Post-Independence, the problem was compounded. Though India had started off with a comfortable foreign exchange position, this was rapidly depleted. To prevent malpractices that could exploit the traditional currency arrangements with the Gulf, a separate series of notes exclusively for circulation in the Gulf were issued in the 1950s. The notes had the same design but were different in colour and carried the prefix ‘Z’. The notes were issued in the denominations of one, ten and hundred rupees and were redeemable only at the RBI’s Bombay office of issue. As the Gulf States issued their own currency, these notes were withdrawn over a period of time from the early 1960s and ceased to be used around 1970.
It is interesting to note that the then Governor of the Reserve Bank, Sir Chintaman Dwarakanath Deshmukh, disagreed with the move to demonetize.
According to a note recorded by Sundaresan, the Joint Secretary, Ministry of Finance, who had drafted the scheme, ‘The Governor stated that the Finance Member had given him the impression that the scheme would be launched only when there were signs of the onset of an inflationary spiral.
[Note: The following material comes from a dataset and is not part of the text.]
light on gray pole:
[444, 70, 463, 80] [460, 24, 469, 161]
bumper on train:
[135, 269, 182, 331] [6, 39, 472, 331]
The Governor saw no special signs of such a situation. It appeared to him that the main object of the scheme was to get hold of the tax evader. The Governor wondered if this could be called an emergency to justify the promulgation of an Ordinance, just before the newly elected Legislative Assembly met. The Governor wanted government to be satisfied that there was no harassment to honest persons. As a currency authority, the Bank could not endorse any measure likely to undermine the confidence in the country’s currency.’